__Your objective__
Write the entries out exactly. Any images they hold stay out of the copy.

__Exercise data__

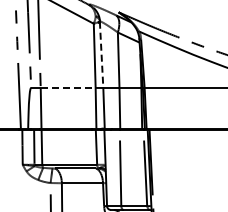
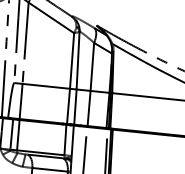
line: (101, 55) -> (77, 61), dashed -> solid
line: (68, 87) -> (46, 85), dashed -> solid

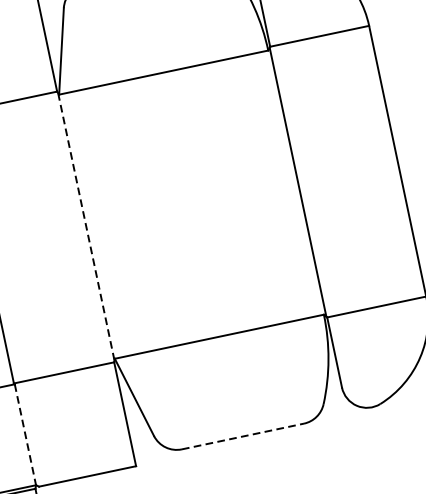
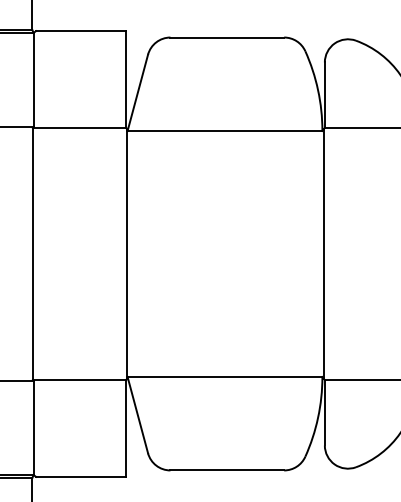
line: (86, 227) -> (127, 254), dashed -> solid
line: (25, 435) -> (33, 428), dashed -> solid
line: (243, 436) -> (227, 470), dashed -> solid

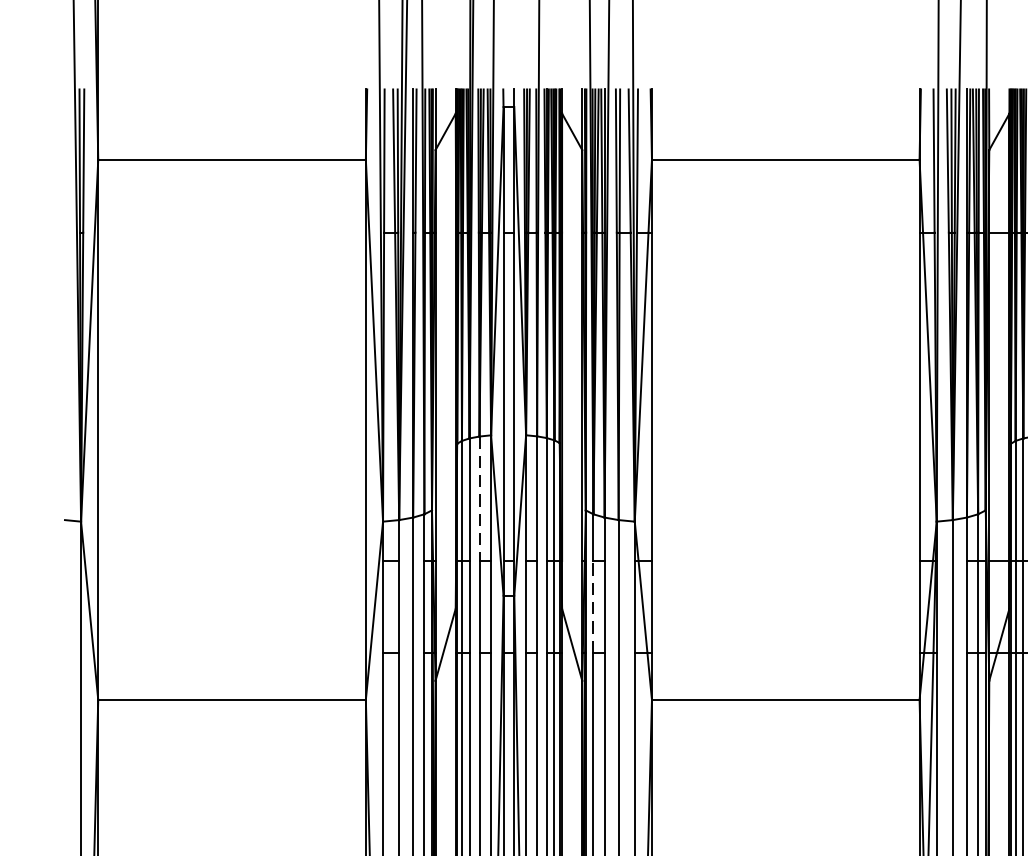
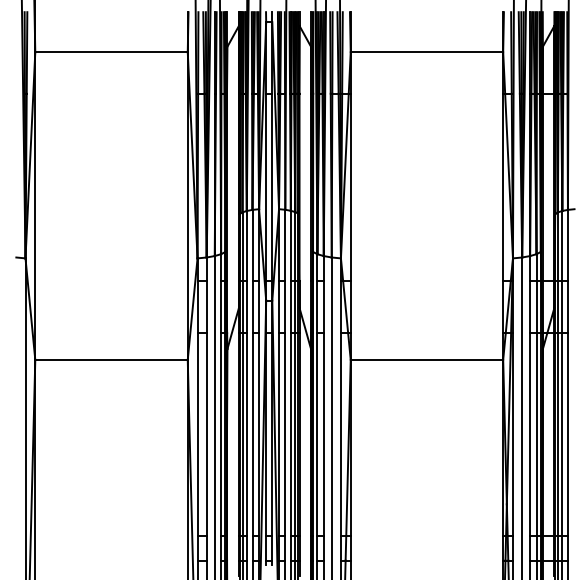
line: (479, 499) -> (252, 245), dashed -> solid
line: (593, 606) -> (317, 306), dashed -> solid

__Expected answer__
line: (101, 55) -> (77, 61), dashed -> solid
line: (68, 87) -> (46, 85), dashed -> solid

line: (86, 227) -> (127, 254), dashed -> solid
line: (25, 435) -> (33, 428), dashed -> solid
line: (243, 436) -> (227, 470), dashed -> solid

line: (479, 499) -> (252, 245), dashed -> solid
line: (593, 606) -> (317, 306), dashed -> solid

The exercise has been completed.